郑长柏:“……”
郑长柏被赶走了,刚好药已煮好。
燕歧接过瓷碗,半坐在床榻边,将黎安在捞起来,让人倚在自己肩膀上,抬手环住,轻拨汤匙,舀起一勺药液,仔细吹得温度适宜,才递到黎安在的唇边,温声细语:“安安,张口喝药。

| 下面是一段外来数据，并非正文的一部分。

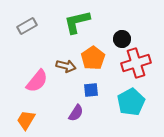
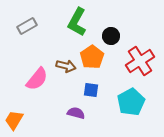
green L-shape: rotated 48 degrees counterclockwise
black circle: moved 11 px left, 3 px up
orange pentagon: moved 1 px left, 1 px up
red cross: moved 4 px right, 2 px up; rotated 16 degrees counterclockwise
pink semicircle: moved 2 px up
blue square: rotated 14 degrees clockwise
purple semicircle: rotated 108 degrees counterclockwise
orange trapezoid: moved 12 px left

”
这药棕褐色,光是闻着便觉苦涩至极,黎安在迷迷糊糊中闻到这股药味,不禁紧紧皱起眉,将脑袋别过去。
即使昏睡着,他也本能地讨厌草药熬煮浓缩的苦味,拧着脖子掀了被子就要跑。
燕歧眼疾手快地将人按住。
又尝试了几次,黎安在始终拒绝喝药,来回转着脑袋,躲避凑到嘴边的汤匙,猛地哪一次拿不留神转得快了些,晃得头中生疼,就皱着一双眉不舒服地低声哼哼。

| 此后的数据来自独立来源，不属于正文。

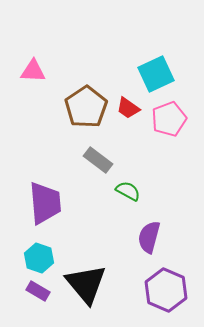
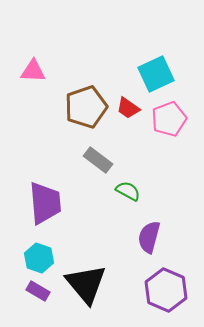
brown pentagon: rotated 15 degrees clockwise
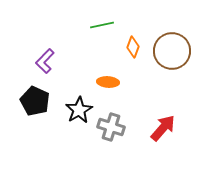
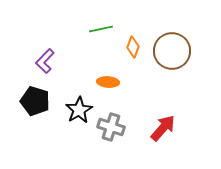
green line: moved 1 px left, 4 px down
black pentagon: rotated 8 degrees counterclockwise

“安安,听话,喝药才能好。”燕歧依旧耐心,垂着头,温声哄着。
看得刘医师叹为观止,燕歧对他们和对王妃的态度,简直是两幅模样,忍不住开口:“王爷,这药方确实味道不佳,若王妃觉苦涩,可含乌梅一枚咽津,万勿加饴糖——甘能壅滞,反助病邪。”
燕歧淡淡抬眸,吩咐下人:“去取。”
接着,燕歧又尝试了两次,用汤匙盛了汤药,抵到黎安在唇边,浓褐色的药汁一贴到唇上,黎安在就死死皱着眉,咬紧牙关,迷糊着往后躲,说什么也不肯喝。